Par ailleurs, la modernisation des élevages français reste un défi lorsque l’on sait que l’âge moyen des porcheries est de vingt ans. L’Institut du porc chiffre entre 2 et 3 milliards d’euros les besoins financiers pour rénover le parc de l’élevage français.

«Pour un élevage neuf de 350 TNE (truienaisseur-engraisseur) de capacité, on tourne autour de 2 à 3 millions d’euros », précise Christine Roguet. «Le modèle familial a du plomb dans l’aile», déclare, l’air désabusé, Paul Auffray. Selon lui, la concentration des élevages et des capitaux est une réalité qu’il faut prendre en compte, dans un contexte où le renouvellement des générations pose grandement question.

 

Un éleveur sur deux va partir

Quid du renouvellement des générations? «La pyramide des âges des éleveurs français devient inquiétante», constate Paul Auffray. La perspective affiche une situation des plus inouïes : un éleveur sur deux va céder son exploitation dans les dix ans à venir. «Aujourd’hui, on n’a pas les gens pour les remplacer», insiste le représentant des producteurs porcins.
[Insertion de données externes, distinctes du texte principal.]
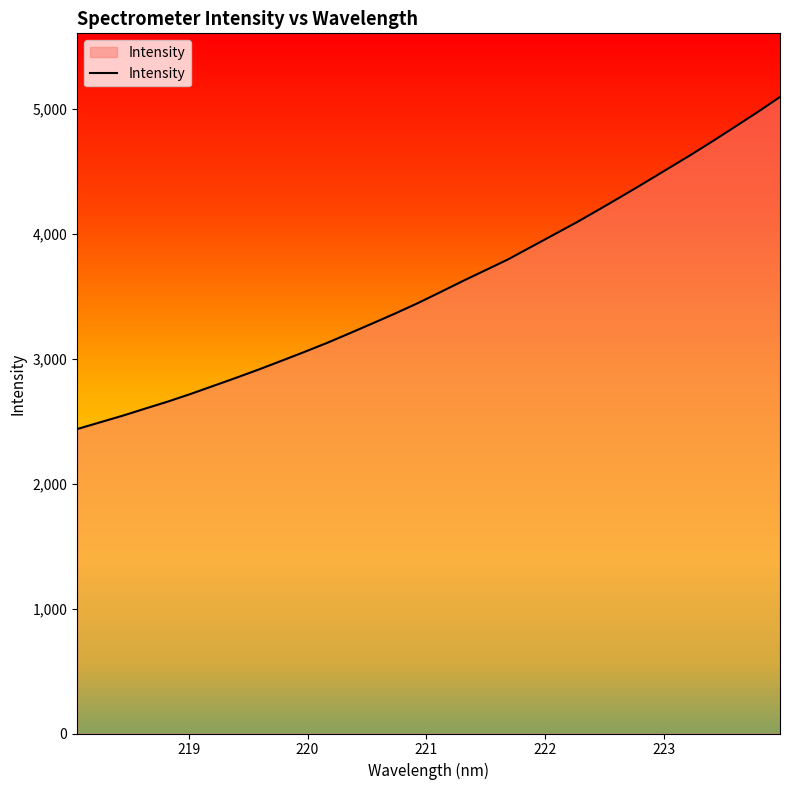

What is the difference between the maximum and minimum values?

2658.6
Dans les lycées agricoles, la plupart des jeunes ne s’orienteraient pas vers les filières de production et encore moins dans le secteur porcin. Un élevage compris entre 150 et 400 truies s’évalue dans la fourchette 500.000 à 1 million d’euros, sans considérer le foncier.

Dans le cas particulier de la région des Côtes d’Armor, «à 300 à 500 euros le coût pour une truie en période de crise, une exploitation de 300 truies, c’est 150.000 à 200.000 euros d’apports minimum», explique Jérôme Guiard, directeur Marchés et Offres au Crédit agricole des Côtes d’Armor. Le constat est donc là.
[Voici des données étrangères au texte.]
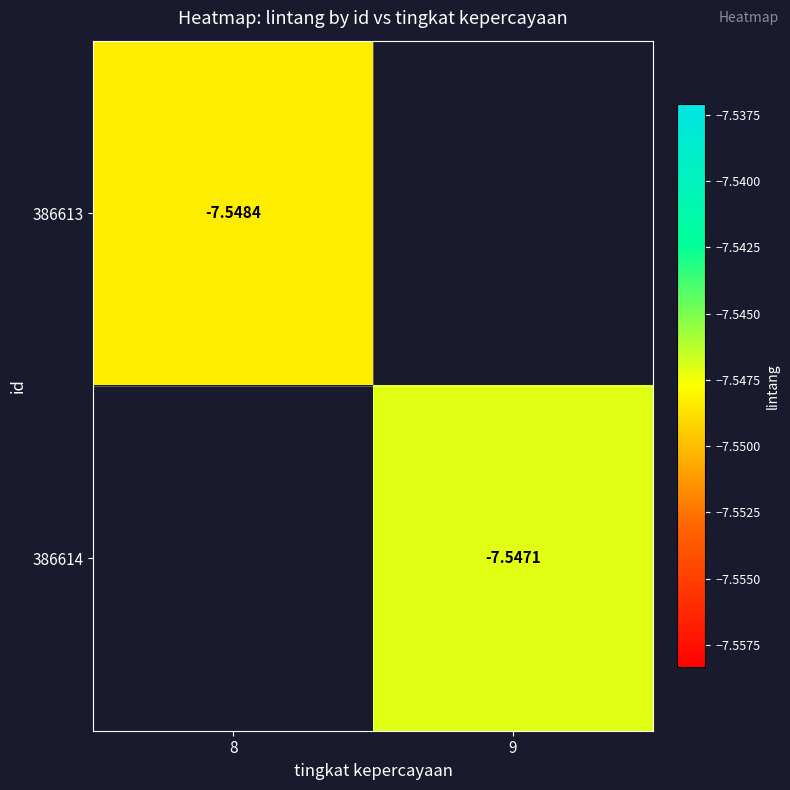

Is the value of 386614 at 9 greater than the value of 386613 at 8?

Yes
A titre indicatif, en Bretagne, région qui compose pour les trois quarts de la production, les derniers chiffres publiés par la MSA affichent un nombre de 32 installations en 2015 (28 en 2014 et 38 en 2013). Une véritable politique de formation des jeunes devrait, selon Paul Auffray, être mise en place. En parallèle, de nouvelles formes de financements, via la BPI (Banque publique d’investissement) ou des fonds de garantie, devraient être proposées. Le risque serait de voir apparaître des modes «d’intégrations par les firmes», avertit le représentant de la FNP, comme aux Pays-Bas ou en Espagne, des organisations où le producteur est réduit à un simple rôle d’exécutant.